Iain Dale and Dizzy are thinking about EDMs. The House of Commons Procedure Committee are indeed looking into EDMs; in fact, they've finished looking, having moved onto Written Parliamentary Questions, and are moving on to Written Parliamentary Questions. I went to their hearings on EDMs. A couple of points - cost, and then use of EDMs.

147 MPs have not signed an EDM this session, largely because they're members of the Government; 379 have signed 50 or less. Rudi Vis has signed 726, just less than three quarters of the 971 tabled EDMs. All this information comes from the Commons' EDM Database.

It is not, however, how many EDMs are signed, but when they are signed and how they are read. EDMs are reprinted on the Blue Pages when someone adds a signature to them.
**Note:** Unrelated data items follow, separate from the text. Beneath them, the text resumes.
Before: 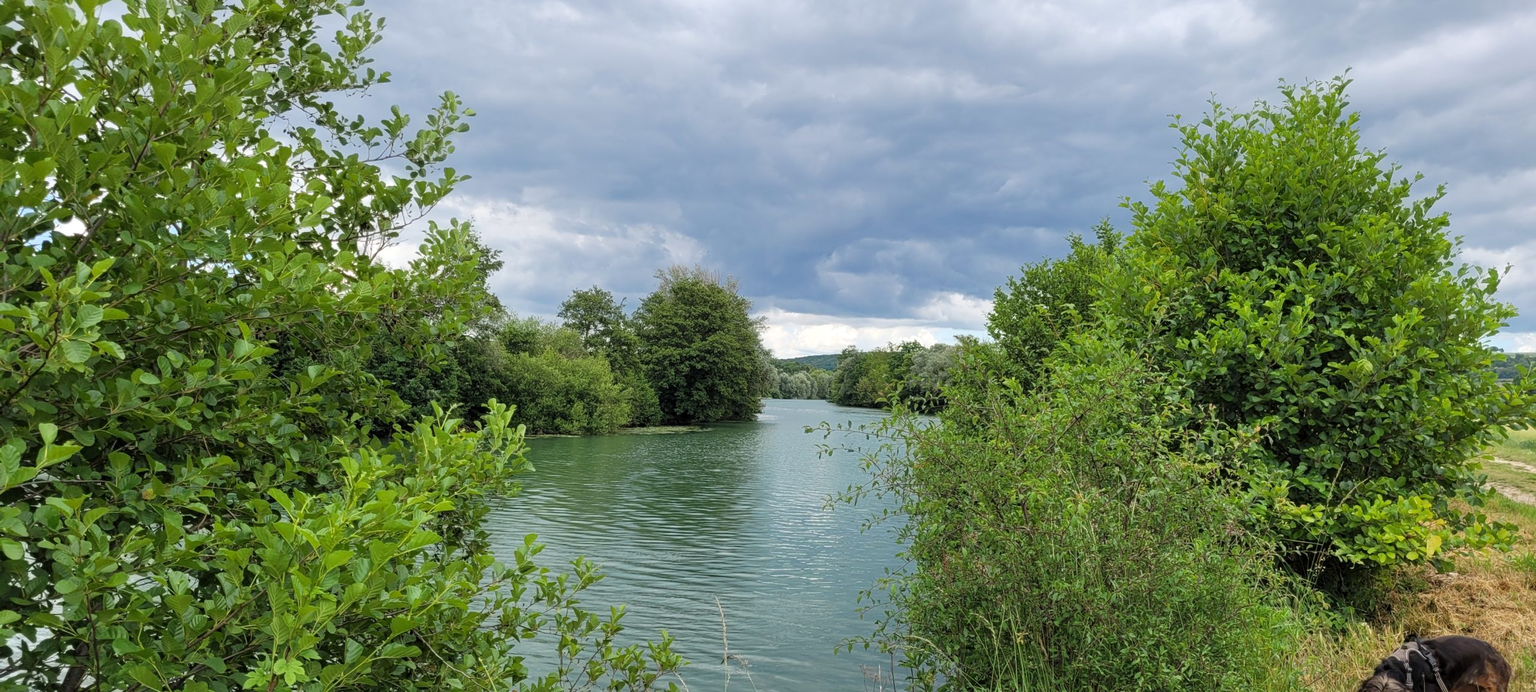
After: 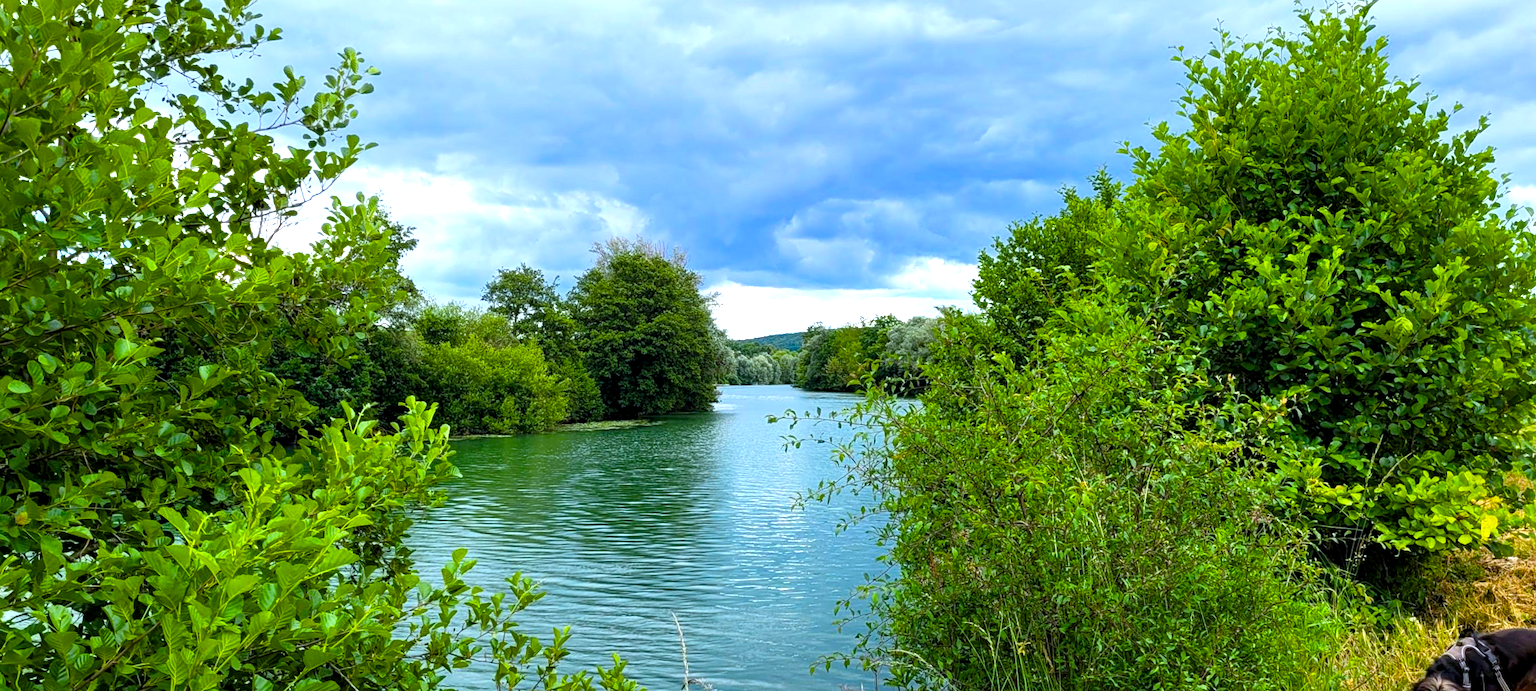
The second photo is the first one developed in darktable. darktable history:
white balance: red 0.954, blue 1.079
crop and rotate: angle 1.96°, left 5.673%, top 5.673%
color balance rgb: linear chroma grading › global chroma 9%, perceptual saturation grading › global saturation 36%, perceptual saturation grading › shadows 35%, perceptual brilliance grading › global brilliance 15%, perceptual brilliance grading › shadows -35%, global vibrance 15%
exposure: black level correction 0.005, exposure 0.286 EV, compensate highlight preservation false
As part of my job, I look at EDMs a lot and one will sit there for three weeks with no activity and someone will sign, causing it to be reprinted. All well and good, except that there are, according to the witnesses who appeared in front of the Procedure Committee, MPs who sign daily, weekly and monthly, so that a tranche of EDMs with one or two extra signatures cause the Blue Pages to become very much thicker for not much more information.

The Blue Pages are used almost exclusively by MPs and lobby journalists who can't be bothered to look things up online. The cost is not terrible, but could be greatly cut if it was only available in print form on request.

EDMs are not a lot of use and they do allow for a certain amount of laziness on behalf of MPs. However, not many local papers report when EDMs are signed and if they do it's generally in a column written by that MP. It's a way of drawing attention to something. There is already a good filter on frivolous EDMs - MPs, who don't sign them. There is no great harm in someone being able to see their name on an order paper for service to the community - it's a sort of Parliamentary 'mentioned in despatches'. It could also be used to raise issues of importance and to judge popularity of a stance. For instance, the most signed EDM at the moment is on Illegal Logging, submitted by Joan Walley, and has 331 signatures, well more than would be needed for it to be passed into law, giving Joan some leverage when the next DEFRA bill comes up to include something on illegal logging.

The whole issues, though, of giving MPs more time to debate things of their choosing rather than of the party machine is a canard - if the parties listened to their MPs and members, rather than whipping them all the time, their might be more of a flow as to what peope who aren't on the cursus honorum of the party think. If we're going to allow a system, like Iain proposes, of giving over time each week to what MPs want to debate, more changes are needed beyond the system of choosing what to debate (lottery/popularity). Firstly, you'll need MPs to stick around on a Friday and you'll need the whips to stop arranging for bills to be talked out.

Ultimately, given that the cost could be reduced, there is no harm in having EDMs. Tinkering at the edges of the procedures of the Commons will not reduce the problems of overweening attitude of the parties and the excess powers of the whips.